Task prompt
Look below. Copy each line that has "pixels" in it.

─── Raw data

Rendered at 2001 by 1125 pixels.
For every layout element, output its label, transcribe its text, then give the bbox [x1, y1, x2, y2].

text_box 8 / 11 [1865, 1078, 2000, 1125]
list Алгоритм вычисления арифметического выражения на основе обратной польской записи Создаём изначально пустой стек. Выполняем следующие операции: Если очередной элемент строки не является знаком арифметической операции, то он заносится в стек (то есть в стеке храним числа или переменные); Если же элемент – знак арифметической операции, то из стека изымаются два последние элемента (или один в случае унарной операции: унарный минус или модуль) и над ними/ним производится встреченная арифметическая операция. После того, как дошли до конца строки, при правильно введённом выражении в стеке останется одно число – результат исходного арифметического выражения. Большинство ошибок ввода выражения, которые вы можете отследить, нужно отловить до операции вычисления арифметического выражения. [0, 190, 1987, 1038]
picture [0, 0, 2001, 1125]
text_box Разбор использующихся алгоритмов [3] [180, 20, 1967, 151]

──────
─── Raw data

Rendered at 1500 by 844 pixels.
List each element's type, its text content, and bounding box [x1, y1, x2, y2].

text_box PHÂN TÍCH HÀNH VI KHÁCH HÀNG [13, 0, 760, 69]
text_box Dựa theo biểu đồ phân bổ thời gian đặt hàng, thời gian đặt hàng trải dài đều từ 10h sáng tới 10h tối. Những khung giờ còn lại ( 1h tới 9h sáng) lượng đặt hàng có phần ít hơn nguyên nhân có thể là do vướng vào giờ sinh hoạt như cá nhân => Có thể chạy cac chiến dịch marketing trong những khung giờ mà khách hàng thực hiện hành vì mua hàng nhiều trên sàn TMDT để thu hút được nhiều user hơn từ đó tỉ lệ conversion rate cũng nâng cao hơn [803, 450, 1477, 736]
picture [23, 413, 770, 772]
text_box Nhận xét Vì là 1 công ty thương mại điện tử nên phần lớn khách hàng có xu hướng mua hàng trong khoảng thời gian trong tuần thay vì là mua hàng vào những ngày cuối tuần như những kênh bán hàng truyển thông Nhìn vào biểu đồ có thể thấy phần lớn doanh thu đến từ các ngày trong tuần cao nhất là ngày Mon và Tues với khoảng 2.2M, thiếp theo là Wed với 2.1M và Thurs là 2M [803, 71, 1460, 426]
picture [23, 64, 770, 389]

──────
─── Raw data

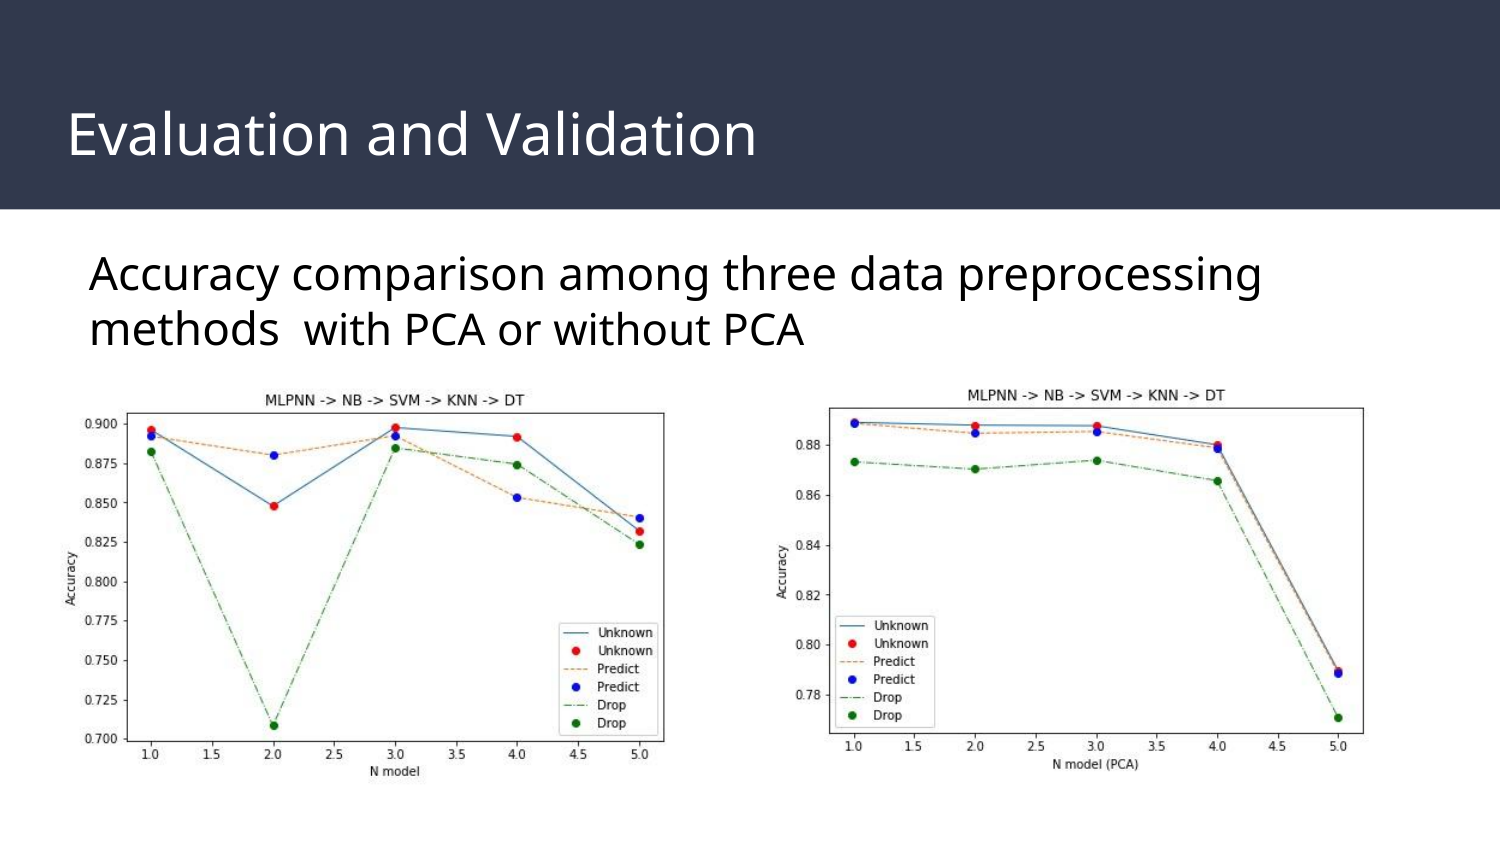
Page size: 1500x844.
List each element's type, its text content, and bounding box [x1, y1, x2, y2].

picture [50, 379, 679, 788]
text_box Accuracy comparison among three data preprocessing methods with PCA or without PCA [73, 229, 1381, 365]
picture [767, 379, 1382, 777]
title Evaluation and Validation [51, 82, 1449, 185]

──────

Answer for this exercise
Rendered at 2001 by 1125 pixels.
Rendered at 1500 by 844 pixels.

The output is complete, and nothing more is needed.